◆ Your objective:
Extract only the first line of the listing and every line after it up to and including the one with "Breast MRI, one". Omit the pictures.

◆ Listed records:
§

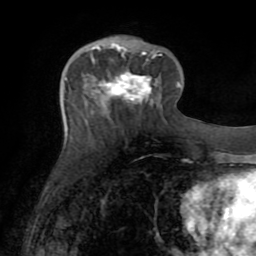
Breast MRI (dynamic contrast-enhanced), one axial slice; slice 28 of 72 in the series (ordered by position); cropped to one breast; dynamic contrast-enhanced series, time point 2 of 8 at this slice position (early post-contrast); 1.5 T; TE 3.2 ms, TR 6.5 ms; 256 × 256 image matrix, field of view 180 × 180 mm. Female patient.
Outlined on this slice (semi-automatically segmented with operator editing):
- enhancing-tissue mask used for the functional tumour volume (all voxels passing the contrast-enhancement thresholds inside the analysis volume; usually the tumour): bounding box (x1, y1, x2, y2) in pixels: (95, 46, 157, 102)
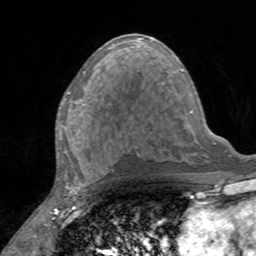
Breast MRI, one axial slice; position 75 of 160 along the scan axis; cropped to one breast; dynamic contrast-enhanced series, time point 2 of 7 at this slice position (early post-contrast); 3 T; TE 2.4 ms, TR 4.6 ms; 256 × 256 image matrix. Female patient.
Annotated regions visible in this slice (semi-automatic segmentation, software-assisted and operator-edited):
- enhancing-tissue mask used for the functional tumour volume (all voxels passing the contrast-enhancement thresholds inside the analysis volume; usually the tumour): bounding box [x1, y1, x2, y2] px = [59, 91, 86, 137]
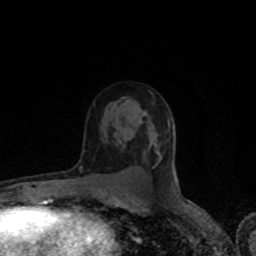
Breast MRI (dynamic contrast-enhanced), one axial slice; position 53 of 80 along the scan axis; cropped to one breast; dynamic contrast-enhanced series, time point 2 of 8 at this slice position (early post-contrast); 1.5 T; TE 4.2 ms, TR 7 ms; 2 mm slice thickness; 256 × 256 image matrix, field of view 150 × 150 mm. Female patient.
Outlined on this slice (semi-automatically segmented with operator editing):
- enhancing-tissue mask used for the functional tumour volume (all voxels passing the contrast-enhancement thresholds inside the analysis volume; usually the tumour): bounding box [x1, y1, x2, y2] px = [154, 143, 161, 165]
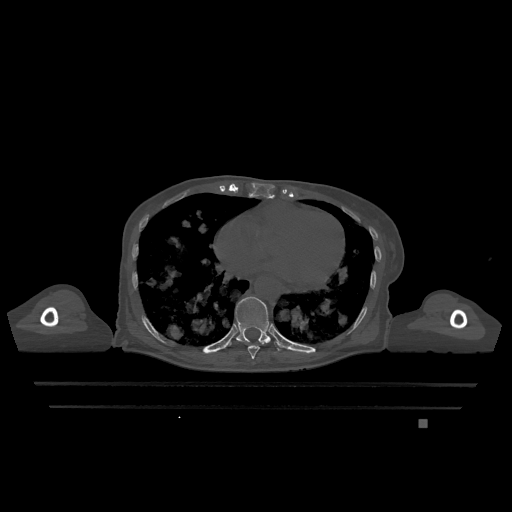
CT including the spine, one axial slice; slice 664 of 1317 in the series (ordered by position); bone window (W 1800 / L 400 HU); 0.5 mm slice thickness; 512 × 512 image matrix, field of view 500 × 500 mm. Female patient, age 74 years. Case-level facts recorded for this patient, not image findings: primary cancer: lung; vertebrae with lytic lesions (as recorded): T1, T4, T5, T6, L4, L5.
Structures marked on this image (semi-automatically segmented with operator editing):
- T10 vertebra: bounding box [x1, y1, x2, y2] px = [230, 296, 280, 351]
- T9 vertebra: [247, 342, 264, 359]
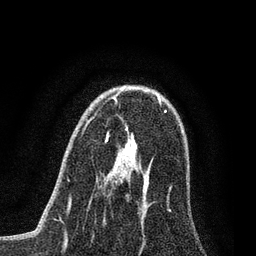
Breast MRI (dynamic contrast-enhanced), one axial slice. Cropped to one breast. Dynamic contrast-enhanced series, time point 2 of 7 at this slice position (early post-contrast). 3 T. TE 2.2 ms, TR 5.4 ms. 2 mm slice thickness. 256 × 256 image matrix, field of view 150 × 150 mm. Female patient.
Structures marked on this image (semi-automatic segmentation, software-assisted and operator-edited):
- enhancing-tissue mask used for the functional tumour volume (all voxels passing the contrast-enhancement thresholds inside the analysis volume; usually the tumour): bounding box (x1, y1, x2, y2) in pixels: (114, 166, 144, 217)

§

◆ Solved exercise:
Breast MRI (dynamic contrast-enhanced), one axial slice; slice 28 of 72 in the series (ordered by position); cropped to one breast; dynamic contrast-enhanced series, time point 2 of 8 at this slice position (early post-contrast); 1.5 T; TE 3.2 ms, TR 6.5 ms; 256 × 256 image matrix, field of view 180 × 180 mm. Female patient.
Outlined on this slice (semi-automatically segmented with operator editing):
- enhancing-tissue mask used for the functional tumour volume (all voxels passing the contrast-enhancement thresholds inside the analysis volume; usually the tumour): bounding box (x1, y1, x2, y2) in pixels: (95, 46, 157, 102)
Breast MRI, one axial slice; position 75 of 160 along the scan axis; cropped to one breast; dynamic contrast-enhanced series, time point 2 of 7 at this slice position (early post-contrast); 3 T; TE 2.4 ms, TR 4.6 ms; 256 × 256 image matrix. Female patient.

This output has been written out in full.